Zeile 7: S. Klagelieder 3,49 עֵינִ֧י נִגְּרָ֛ה וְלֹ֥א תִדְמֶ֖ה מֵאֵ֥ין הֲפֻגֽוֹת׃ “Mein Auge fließt und ruht nicht, es gibt keine Linderung.”

Zeile 8: Vgl. das Ne’ila-Gebet (Schlussgebet) von Jom Kippur, in dem es heißt: שֶׁתָּשִׂים דִּמְעוֹתֵינוּ בְּנֹאדְךָ לִהְיוֹת. וְתַצִּילֵנוּ מִכָּל גְּזֵרוֹת אַכְזָרִיּוֹת. כִּי לְךָ לְבַד עֵינֵינוּ תְלוּיוֹת:׃ “Möge es Dein Wille sein, Du, der Du die Stimme des Weinens hörst, dass Du unsere Tränen in Deine Hautflasche [von Tränen] legst, um sie zu bewahren; und bewahre uns vor allen grausamen Entscheidungen, denn auf Dich allein richten sich unsere Augen.”

Selbstverständlich fällt der Vergleich mit Zeile 8 in der Inschrift der Schwester Sarel sofort auf. Denn auch dort ist von Schuld und der Vergebung der Schuld die Rede.

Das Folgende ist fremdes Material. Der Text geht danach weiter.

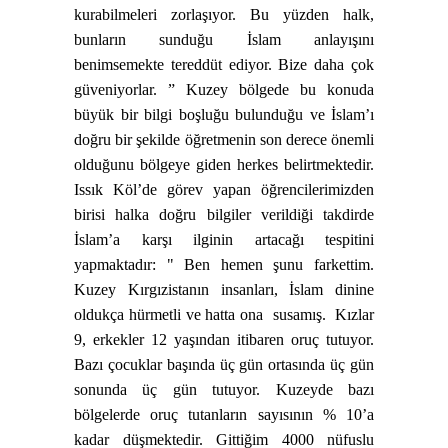
kurabilmeleri zorlaşıyor. Bu yüzden halk,
bunların sunduğu İslam anlayışını
benimsemekte tereddüt ediyor. Bize daha çok
güveniyorlar. ”
Kuzey bölgede bu konuda
büyük bir bilgi boşluğu bulunduğu ve İslam’ı
doğru bir şekilde öğretmenin son derece önemli
olduğunu bölgeye giden herkes belirtmektedir.
Issık Köl’de görev yapan öğrencilerimizden
birisi halka doğru bilgiler verildiği takdirde
İslam’a karşı ilginin artacağı tespitini
yapmaktadır: " Ben hemen şunu farkettim.
Kuzey Kırgızistanın insanları, İslam dinine
oldukça hürmetli ve hatta ona
susamış.
Kızlar
9, erkekler 12 yaşından itibaren oruç tutuyor.
Bazı çocuklar başında üç gün ortasında üç gün
sonunda üç gün tutuyor. Kuzeyde bazı
bölgelerde oruç tutanların sayısının % 10’a
kadar düşmektedir. Gittiğim 4000 nüfuslu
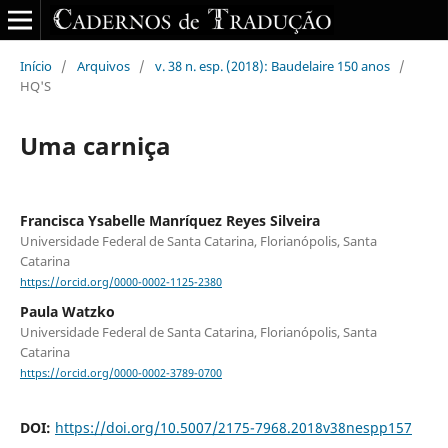
Início
/
Arquivos
/
v. 38 n. esp. (2018): Baudelaire 150 anos
/
HQ'S
Uma carniça
Francisca Ysabelle Manríquez Reyes Silveira
Universidade Federal de Santa Catarina, Florianópolis, Santa
Catarina
https://orcid.org/0000-0002-1125-2380
Paula Watzko
Universidade Federal de Santa Catarina, Florianópolis, Santa
Catarina
https://orcid.org/0000-0002-3789-0700
DOI:
https://doi.org/10.5007/2175-7968.2018v38nespp157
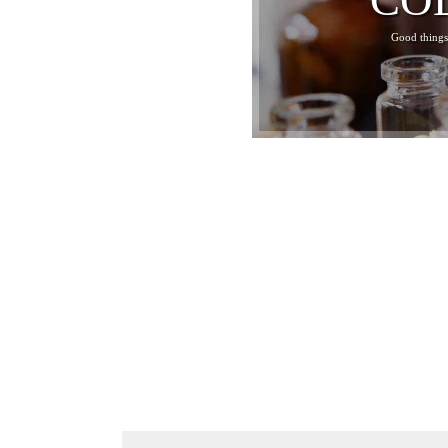
Good things 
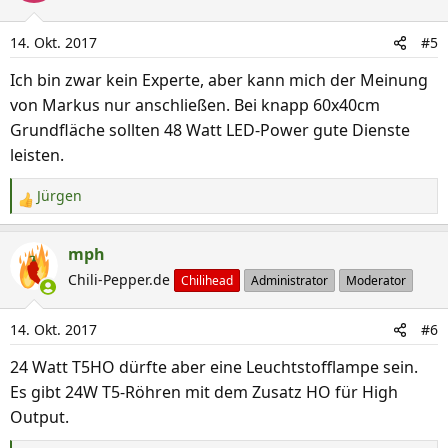
t
i
14. Okt. 2017
#5
o
n
Ich bin zwar kein Experte, aber kann mich der Meinung
e
von Markus nur anschließen. Bei knapp 60x40cm
n
Grundfläche sollten 48 Watt LED-Power gute Dienste
:
leisten.
Jürgen
R
e
a
mph
k
Chili-Pepper.de
Chilihead
Administrator
Moderator
t
i
14. Okt. 2017
#6
o
n
24 Watt T5HO dürfte aber eine Leuchtstofflampe sein.
e
Es gibt 24W T5-Röhren mit dem Zusatz HO für High
n
Output.
:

Siehe dort auch meine Anmerkung.

 

Biografische Notizen

Peralina (Perl) Jaul, geb. 29. Jänner 1833 in Kobersdorf, gest. mit 7 Jahren am 28. Cheschwan 602 (= Freitag, 12. Oktober 1841) in Kobersdorf. Datumsdifferenz von 2 Tagen zum Sterbedatum im Sterbebuch: (Mittwoch) 10. Oktober 1841, begraben (Donnerstag) 11. Oktober 1841. Hier wird dem Sterbedatum der hebräischen Grabinschrift der Vorzug gegeben, weil ausdrücklich auch der Wochentag (Vorabend des heiligen Schabbat = Freitag) angegeben ist.
Ignorieren wir den Wochentag in der hebräischen Inschrift und lesen כה, also “25” statt כח, wäre Peralina trotzdem schon am Dienstag, 9. Oktober = 25. Cheschwan gestorben und nicht am 10. Oktober.
Übrigens: Bei Schwester Sarel finden wir eine grobe Ungenauigkeit des Sterbedatums in der hebräischen Grabinschrift und damit eine Datumsdifferenz von fast einem Monat zum bürgerlichen Sterbedatum!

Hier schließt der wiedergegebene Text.